START SOURCE DATA

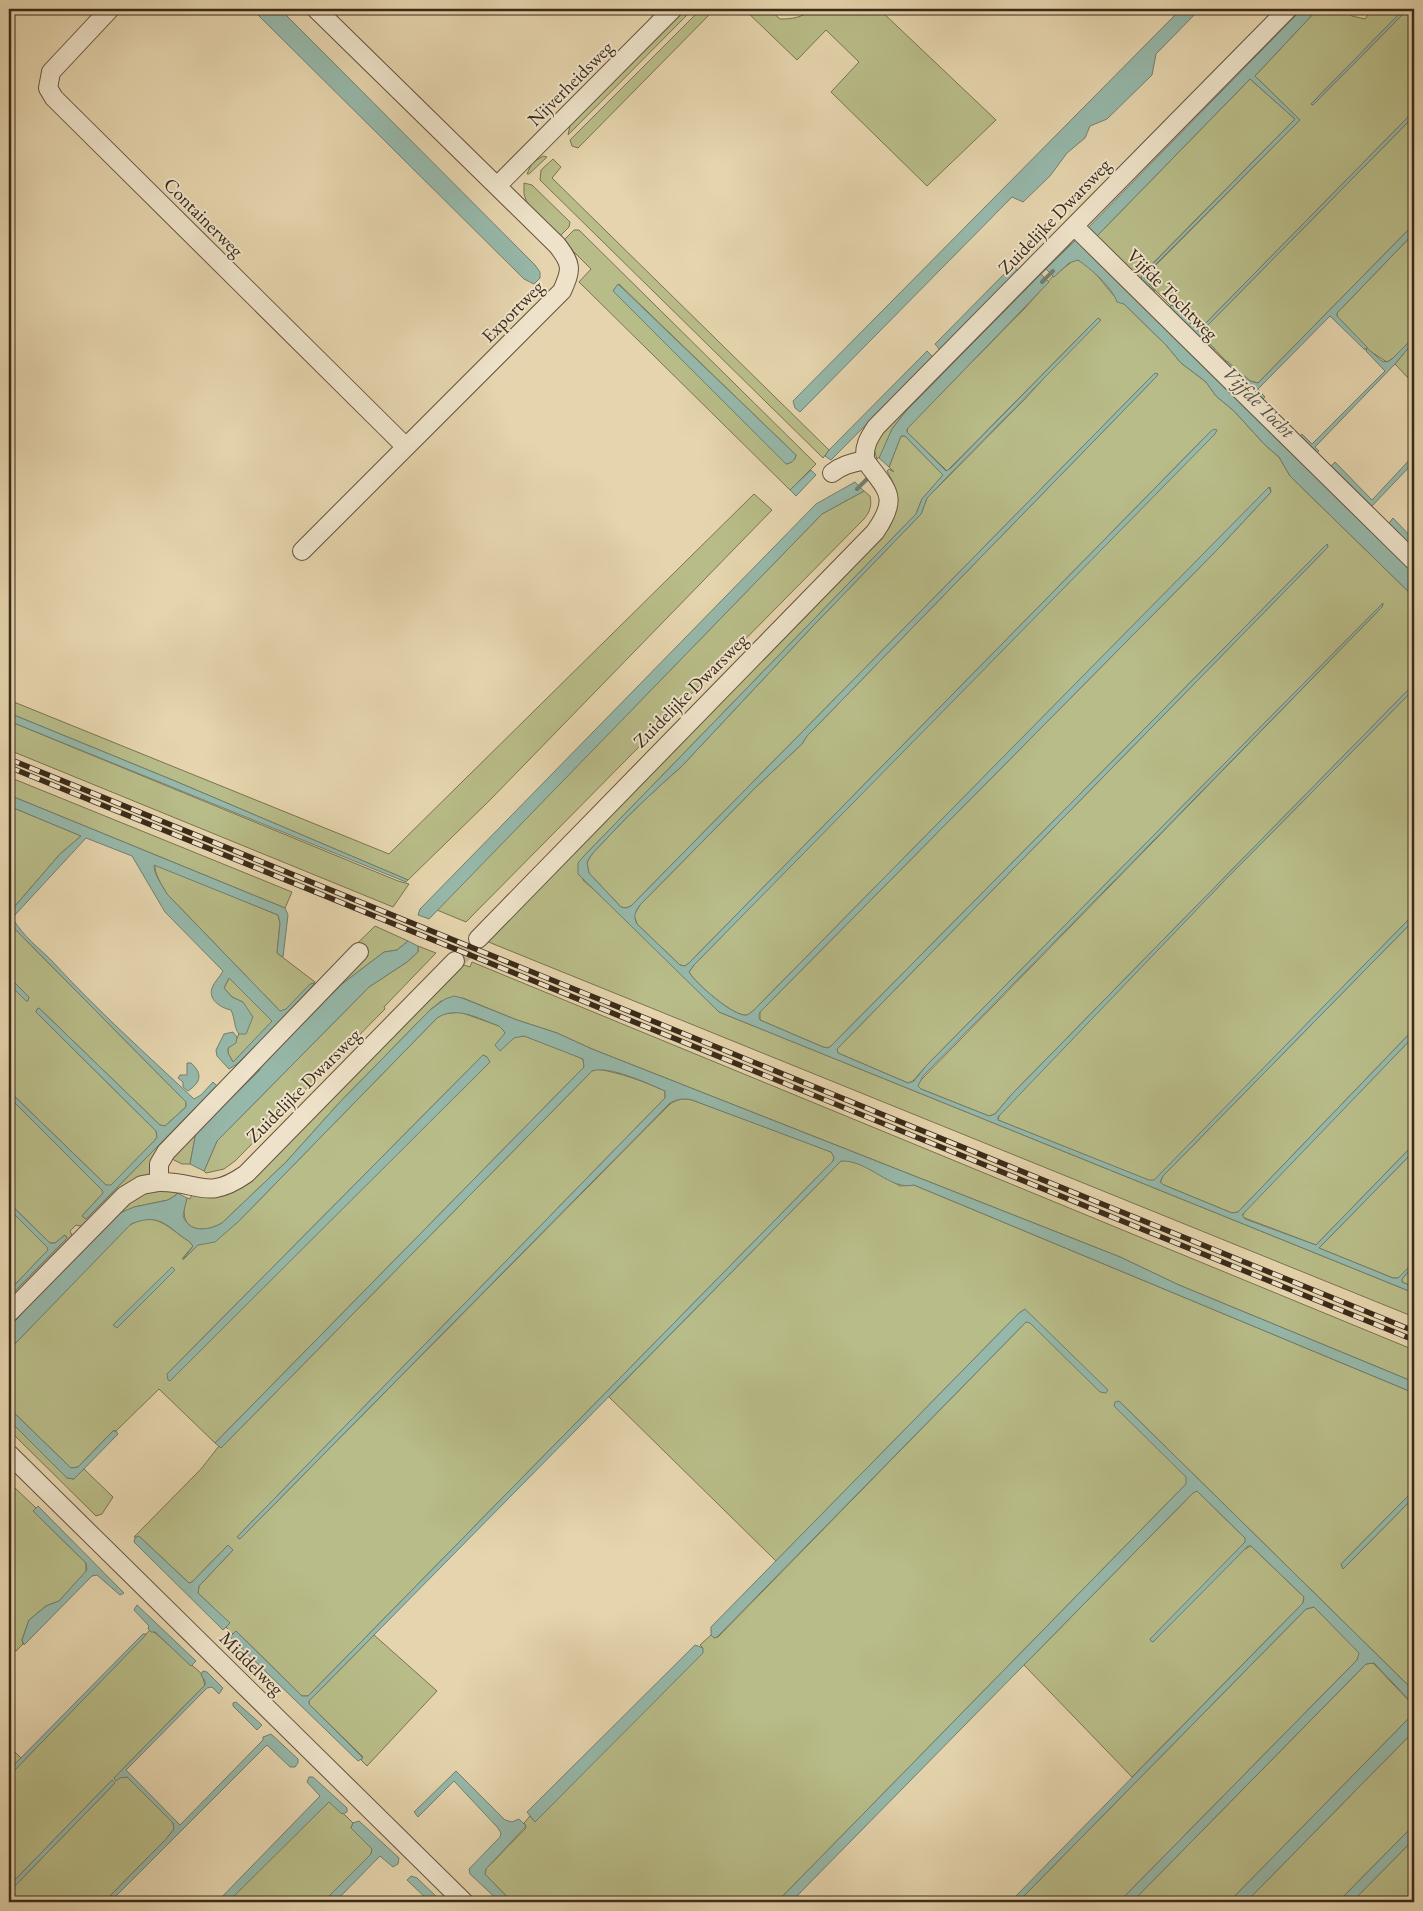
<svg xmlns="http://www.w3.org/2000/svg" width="1423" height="1911" viewBox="0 0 1423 1911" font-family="'EB Garamond',serif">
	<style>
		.green { fill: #b8bc88; stroke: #7a7351; fill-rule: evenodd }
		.water { fill: #96b8aa; stroke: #727f70 }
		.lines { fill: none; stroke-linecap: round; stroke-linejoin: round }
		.stream { stroke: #727f70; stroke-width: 4 }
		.minor-tunnel { stroke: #c3b290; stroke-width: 18; stroke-dasharray: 18 9; stroke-linecap: butt }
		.minor-casing { stroke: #66543f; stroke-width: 20 }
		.minor { stroke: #eee3ca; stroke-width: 18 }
		.rail-casing { stroke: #3b2a1a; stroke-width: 5.5 }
		.rail { stroke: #eee3ca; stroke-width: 4; stroke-dasharray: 11; stroke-linecap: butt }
		.labels { text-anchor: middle; stroke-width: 4; stroke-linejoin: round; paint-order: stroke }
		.street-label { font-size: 19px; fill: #3b2a1a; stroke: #eee3ca }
		.water-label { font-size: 20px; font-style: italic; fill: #524e3e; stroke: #eee3ca }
	</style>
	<rect width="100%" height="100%" fill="#e5d4ad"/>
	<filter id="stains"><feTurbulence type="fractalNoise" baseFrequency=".004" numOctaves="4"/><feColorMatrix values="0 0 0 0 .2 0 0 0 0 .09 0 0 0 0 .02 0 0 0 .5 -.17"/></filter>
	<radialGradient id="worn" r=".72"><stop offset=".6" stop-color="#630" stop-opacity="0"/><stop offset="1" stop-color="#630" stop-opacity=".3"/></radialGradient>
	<path class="green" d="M685,9H693L568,135L570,125Z
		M701,9H709L711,11L709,12L710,14L578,148L572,146L570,140Z
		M744,9H769L780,19C791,19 803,18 811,9H879L996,120L927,186L831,92L859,62L826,30L797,60Z
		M1372,9H1404L1311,104L1313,105L1408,9H1414V111L1201,328L1194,327L1172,305L1171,306L1144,279L1145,276L1300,120L1255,76L1314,13L1325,12L1343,14L1345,11L1352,16L1365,19Z
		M1250,79L1295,119L1147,269L1141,278L1136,281L1095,238Z
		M1414,116V224L1258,383L1250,381L1226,361L1203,337V330Z
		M543,156L547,157L529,174H527L532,163Z
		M553,159L561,167L552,178L829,450L823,458L540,180L541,170Z
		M524,183L532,185L570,222L569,227L559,237L527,203L524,194Z
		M574,230H579L816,464L790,490L579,282L591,269L563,241ZM619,284L796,455C795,461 791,463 786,464L613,291Z
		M1414,233V337L1392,359L1387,362L1365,348L1366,347L1337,316V313Z
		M1074,237L1080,238L1069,246L906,411L892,429L881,456L877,459L874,449L875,439Z
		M1074,260C1092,259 1109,297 1124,304L1166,345L1181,363L1206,382L1216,396L1234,411L1265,445L1279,457L1290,476L1414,597V684L1012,1094L995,1114L989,1116L921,1089L918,1086V1083L1382,607L1383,603L926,1066L913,1081L908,1083L838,1053L837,1049L1328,547L1327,544L831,1046L828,1048L823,1047L760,1020V1012L1217,550L1271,492L1270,487L754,1010C753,1011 749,1014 747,1015C735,1018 695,983 689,972L694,965L1211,431L689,963L685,966L680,965L637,924L634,915L640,905L756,787L802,744L807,736L1157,376L1155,373L631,906L626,908L621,907L589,873L587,863C591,853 601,845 609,836C632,811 656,789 682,766L812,627L921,514L927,498L1025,399L1098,318L947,471L907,432L908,427L1026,307L1053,276H1054Z
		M1414,341V376L1410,380L1395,364Z
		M901,436H905L943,475L922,499L916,514L583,857V880L622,915L719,1012L1414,1293V1317L486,941L889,528C900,505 900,494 887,471L889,469L894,472L889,467Z
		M864,491L870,496C872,505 870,512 864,519L466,922L437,910L822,514Z
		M754,494L772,510L490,800L408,880L175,781L9,713V700L389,854Z
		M1414,689V914L1155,1180L1150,1181L998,1120L1000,1113L1224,881Z
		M9,721L398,881L409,884L393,907L9,750Z
		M9,777L292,892L285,908L9,795Z
		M9,806L81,836L60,854L9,913Z
		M155,864L278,915L280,923L277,953L315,982L281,1016L280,1011L167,894C162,885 154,874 155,864Z
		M1414,920V1029L1238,1212L1232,1213L1164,1185L1160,1183L1163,1176Z
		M9,923L186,1102V1107L165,1126L160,1125L39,1008L37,1009L36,1012L156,1131L157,1137L155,1140L111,1186L106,1185L9,1091V984L26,1001L29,997L9,977Z
		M375,926L408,941L397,950L384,952L342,984L261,1066L259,1071L196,1132L190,1164H182L172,1159L171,1157L329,971Z
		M418,946L436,953L384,1007L385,1009L235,1161L224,1169L206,1173L204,1171L217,1141L369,987L407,962L418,952Z
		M472,962L1414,1350V1382L1179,1285L1120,1257L1072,1238L592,1049L557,1033L517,1020L463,998L441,1001L430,1010L339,1103L286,1162L222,1223C198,1237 176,1227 187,1198L190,1199L192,1195C210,1198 225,1197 242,1187L320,1108L322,1109L457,972L464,965L470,967Z
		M229,978L273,1022L233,1062L228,1053V1048C243,1037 242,1020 243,1002L232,997L224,988Z
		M460,1012L499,1026L504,1030L505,1033C513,1037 519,1035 528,1037C546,1043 565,1051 583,1059L584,1067L215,1443L159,1389L116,1431H113L78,1467L71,1468L9,1408V1350L126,1228C148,1211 162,1221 181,1236C185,1239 190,1241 193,1246L182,1259L198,1245L238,1222L437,1018L443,1014ZM483,1055L487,1057L167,1374Z
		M1414,1036V1144L1316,1245L1242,1217L1246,1209Z
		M597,1069C621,1073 643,1081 665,1091V1098L237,1537L240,1539L670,1104C678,1099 683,1098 692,1100L814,1145L831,1152L834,1157L833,1161L308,1696H302L236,1631L233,1634L226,1627L229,1623L198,1593L199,1586L233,1550L228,1545L192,1582L189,1583L140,1537H134L201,1469L219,1446L221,1448L592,1071Z
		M217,1086L218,1090L158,1152L150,1173L84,1227L76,1225L70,1231L73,1238L9,1307V1297L67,1238L65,1235L55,1243H50L9,1203V1097L102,1190L103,1193L82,1216L86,1219Z
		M1414,1151V1262L1398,1278H1393L1319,1248Z
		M849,1160L866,1166L900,1186L914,1185L1414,1393V1490L1341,1564L1343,1569L1414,1497V1691L1119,1401L1186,1477L1187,1481L1186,1484L777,1902H512L485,1874L486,1869L525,1829L526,1826L524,1823L530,1816L535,1822L703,1648L700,1645L711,1635L714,1638L718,1637L1026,1322H1030L1024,1310L1019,1313L776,1561L609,1397L836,1166L841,1161Z
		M171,1189L177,1193L176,1195L168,1200L134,1207L29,1305L9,1328V1318L112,1213L146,1192Z
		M9,1209L48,1247V1250L9,1291Z
		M1414,1265V1287L1402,1282V1279Z
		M9,1420L67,1478L74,1479L84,1469L113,1497L102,1514L96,1516L9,1430Z
		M14,1487L36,1508L33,1511L86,1563V1572L59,1601L46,1606L29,1620L22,1640L23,1644L16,1651L13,1650L9,1654V1490H12Z
		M1197,1491L1245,1538L1246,1542L1243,1545L1245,1549L1251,1546L1304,1597L1303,1603L1132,1777L1024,1665L1193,1493Z
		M1314,1607L1360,1653L1357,1660L1119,1902H1018L1306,1609Z
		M150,1630L154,1632L202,1674L205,1685L114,1778L127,1777L173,1823L174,1829L167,1838L104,1902H9V1892L115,1783L112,1780L9,1886V1776Z
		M374,1635L437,1691L367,1766L361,1760L363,1757L309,1704V1701Z
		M1373,1663L1413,1705V1714L1229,1902H1132L1366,1664Z
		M1414,1731V1825L1338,1902H1246Z
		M9,1746L21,1758L9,1770Z
		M327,1797L353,1823L351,1828L372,1849L371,1854L323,1902H219Z
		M1414,1839V1902H1352Z"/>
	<path class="water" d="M252,9H280L535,265L540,272V278L534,284L524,279Z
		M1181,9H1200L1156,54L1152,75L1107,119L1090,126L1085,138L1067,153L1050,176L1023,202L1012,197L800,412L795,408L793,401Z
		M1302,9H1347L1343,14L1325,12L1314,13L1255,76L1300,120L1145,275V279L1155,291L1154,292L1141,278L1142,275L1295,119L1250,79L1095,238L1088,249V253L1414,572V597L1290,476L1279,457L1265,445L1234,411L1216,396L1206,382L1181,363L1166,345L1124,304L1117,302C1112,287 1091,269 1078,260L1069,263L1054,277L1046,269L1087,229Z
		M1404,9H1408L1313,105L1311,104Z
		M1414,111V116L1203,330V337L1215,349L1212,351L1170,307L1172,305L1194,327L1201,328Z
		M1414,224V233L1337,313V316L1367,347L1365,350L1330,316L1258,389L1265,397L1263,399L1225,362L1227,361L1250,381L1258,383Z
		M1013,265L1018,271L940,350L935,344Z
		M1041,274L1049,282L907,429V432L946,471L951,468L1098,318L1101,320L947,477L927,498L921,514L812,627L682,766C655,790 630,813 606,839C599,847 590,854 587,863L589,873L621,907L626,908L631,906L1155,373L1158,374L1157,376L807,736L802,744L756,787L640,905C635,912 633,916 637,924L680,965L685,966L689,963L1211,431L1214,429L1217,430L1215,434L694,965L689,972C695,983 735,1018 747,1015C749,1014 753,1011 754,1010L1269,487L1271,492L1217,550L760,1012L759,1016L760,1020L823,1047L828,1048L831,1046L1327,544L1328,547L837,1049L838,1053L908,1083L914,1081L926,1066L1383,603L1382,607L923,1076L918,1086L921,1089L989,1116L995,1114L1012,1094L1414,684V689L1224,881L998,1117V1120L1149,1180H1154L1414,914V920L1163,1176L1160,1182L1164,1185L1232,1213L1238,1212L1414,1029V1036L1242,1215L1245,1219L1316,1245L1414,1144V1151L1319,1248L1393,1278H1398L1414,1262V1265L1402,1279V1282L1414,1287V1293L719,1012L578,874V863L583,857L916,514L922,499L943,475L905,436H901L889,467L879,458L892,429L906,411Z
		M618,284L796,455C795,461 791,463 786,464L613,291Z
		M1414,337V341L1395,364L1315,447L1319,451L1317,453L1300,436L1302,434L1312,444L1385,371L1366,351L1367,348L1382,361L1387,362L1392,359Z
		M927,351L933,357L831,460L825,456L829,450Z
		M1414,455V462L1371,507L1331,466L1335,462L1372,500Z
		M811,470L816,475L796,496L790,490Z
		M855,482L864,491L822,514L429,919L418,915L420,909L816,504Z
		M1393,518L1414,540V548L1389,523Z
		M9,713L175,781L408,880L406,882L9,721Z
		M9,795L285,908L288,915L283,957L277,953L280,923L278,915L154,865C154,875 162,885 167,894L280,1011L286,1009L310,984L315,983L257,1046L237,1064L229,1069L217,1056L216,1050L224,1034L233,1032L237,1037L236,1043L228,1048V1053L233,1062L272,1021L229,978L224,988L232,997L243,1002L253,1017L246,1034H239C234,1028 235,1018 231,1010C221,1008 208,1000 212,988C214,982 220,977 223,971L165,912L132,856L86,838L14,916L13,919C23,936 39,948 52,961C97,1010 146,1054 194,1099L201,1095L213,1082L217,1086L86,1219L82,1216L103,1193L102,1190L9,1097V1091L106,1185H111L155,1140L157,1137L156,1131L36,1012L37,1009L39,1008L160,1125L165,1126L186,1107V1102L9,923V913L60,854L81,836L9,806Z
		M408,941L418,946V952L407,962L369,987L217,1141L204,1171L190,1164L196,1132L259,1071L261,1066L342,984L384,952L397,950Z
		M9,977L29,997L28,1001H26L9,984Z
		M454,996L462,998L517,1020L557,1033L592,1049L1120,1257L1179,1285L1414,1382V1393L914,1185C890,1191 869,1160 841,1161L309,1701V1704L363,1758L358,1761L230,1637L236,1631L302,1696H308L833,1161L834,1157L831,1152L692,1100C683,1098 678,1099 670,1103L240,1539L237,1537L665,1098V1091C649,1084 609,1065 592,1071L221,1448L215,1443L584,1067L583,1059L524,1036L514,1038L500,1051L495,1045L505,1033L503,1030L499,1026C479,1019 457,1005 437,1018L238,1222L215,1242L198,1245L183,1260L193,1246C190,1241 185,1239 181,1236C162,1220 154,1215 131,1224L9,1350V1328L29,1305L115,1215L134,1207L168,1200L176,1195L177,1193L187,1198L183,1215C188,1233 208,1231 222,1223L286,1162L339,1103L430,1010L445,999Z
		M483,1055L487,1057L490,1062L170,1381L168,1380L167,1374Z
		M187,1063H191C203,1074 201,1082 188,1091L183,1087V1082L178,1078L180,1075H187Z
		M9,1203L50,1243H55L65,1235L67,1238L9,1297V1291L48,1250L47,1247L9,1209Z
		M172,1267L175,1270L117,1328L113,1325Z
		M1025,1309L1108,1390L1106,1393L1100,1392L1030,1323L1026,1322L717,1637L714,1638L711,1635V1627L1019,1313Z
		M1119,1401L1414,1691V1731L1246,1902H1229L1413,1714V1704L1374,1663L1366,1664L1132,1902H1119L1357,1660L1359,1653L1314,1607L1306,1609L1018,1902H1010L1303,1603L1304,1597L1251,1546H1248L1153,1642L1151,1641L1150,1639L1245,1542V1538L1197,1491L1193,1493L791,1902H777L1186,1484V1477L1114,1406L1115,1402Z
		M9,1408L71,1468L78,1467L113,1431H116L118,1434L74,1479L67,1478L9,1420Z
		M1414,1490V1497L1343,1569L1341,1564Z
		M38,1506L124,1593L120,1595L97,1575L92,1576L24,1645L22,1640L29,1620L46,1606L59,1601L87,1570L86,1563L33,1511Z
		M138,1536L140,1537L189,1583L192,1582L228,1545L233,1550L199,1586L198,1593L230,1623L223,1630L134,1542L135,1538Z
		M137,1605L196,1661L191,1666L155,1632H151L148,1629L149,1626L134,1610Z
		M143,1634H146L145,1636L9,1776V1770Z
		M695,1645L703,1648V1653L535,1822L527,1812Z
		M203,1671L207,1672L223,1688L219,1694L212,1687L207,1688L126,1770L180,1825L263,1740V1737L271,1734L298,1759V1763L295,1767H290L267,1745L110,1902H104L167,1838L174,1829L173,1823L127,1777L120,1778L116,1781L114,1778L205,1685V1681L201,1675Z
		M236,1702L262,1725L257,1730L233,1706V1703Z
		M456,1771L505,1820L512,1822L519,1819L526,1826L486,1869L485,1874L512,1902H500L470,1874L469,1869L500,1837L501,1833L498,1828L454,1781L418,1817L414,1812Z
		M309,1777H313L347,1808V1812L342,1814L329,1802L228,1902H217L320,1796L307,1782Z
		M112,1780L115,1783L9,1892V1886Z
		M359,1821L399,1858L398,1864L393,1867L380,1856L335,1902H323L371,1854L372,1849L351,1828L353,1823Z
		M1414,1825V1839L1352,1902H1338Z
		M411,1876L417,1878L442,1902H430L407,1880Z"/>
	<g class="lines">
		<path class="stream" d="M1042,282L1053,271
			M857,489L870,476"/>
		<path class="minor-tunnel" d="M455,961L478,939"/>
		<g class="minor-casing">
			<path id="minor" d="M110,9L51,72L48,88L54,98L406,447
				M497,186L673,9
				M1074,226L1414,561
				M832,473C842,465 852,463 865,460C864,446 868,439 876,427L1288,9
				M302,551L562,291C572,269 572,264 557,245L316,9
				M478,939L875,532C900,496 887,491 865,460
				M159,1182C199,1181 206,1202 246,1174L455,961
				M9,1313L124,1196L142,1185L159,1182V1164L166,1152L359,952
				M9,1454L464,1902"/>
		</g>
		<use href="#minor" class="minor"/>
		<g class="rail-casing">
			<path id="rail" d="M9,759L1414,1331
				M9,767L1414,1340"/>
		</g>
		<use href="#rail" class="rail"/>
	</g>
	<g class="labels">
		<g class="street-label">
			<text transform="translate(570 83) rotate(-45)" y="7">Nijverheidsweg</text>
			<text transform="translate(1054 216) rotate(-46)" y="7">Zuidelijke Dwarsweg</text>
			<text transform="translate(204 217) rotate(45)" y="7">Containerweg</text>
			<text transform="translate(1173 294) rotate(45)" y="7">Vijfde Tochtweg</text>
			<text transform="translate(512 311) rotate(-45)" y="7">Exportweg</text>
			<text transform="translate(690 690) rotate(-45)" y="7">Zuidelijke Dwarsweg</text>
			<text transform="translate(303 1085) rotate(-45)" y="7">Zuidelijke Dwarsweg</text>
			<text transform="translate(252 1663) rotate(45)" y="7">Middelweg</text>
		</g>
		<g class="water-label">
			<text transform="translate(1259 402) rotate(45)" y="7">Vijfde Tocht</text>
		</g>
	</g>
	<rect width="1423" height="1911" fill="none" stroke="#e5d4ad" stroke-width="30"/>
	<rect x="10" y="10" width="1403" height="1891" fill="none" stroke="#3b2a1a" stroke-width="2.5"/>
	<rect x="15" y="15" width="1393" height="1881" fill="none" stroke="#3b2a1a"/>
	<rect width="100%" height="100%" filter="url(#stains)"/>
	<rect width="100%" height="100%" fill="url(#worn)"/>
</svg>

END SOURCE DATA

DESCRIPTION OF THE TASK:
Pull out all lines in the data above that include "filter".

RESPONSE TO THIS TASK:
	<filter id="stains"><feTurbulence type="fractalNoise" baseFrequency=".004" numOctaves="4"/><feColorMatrix values="0 0 0 0 .2 0 0 0 0 .09 0 0 0 0 .02 0 0 0 .5 -.17"/></filter>
	<rect width="100%" height="100%" filter="url(#stains)"/>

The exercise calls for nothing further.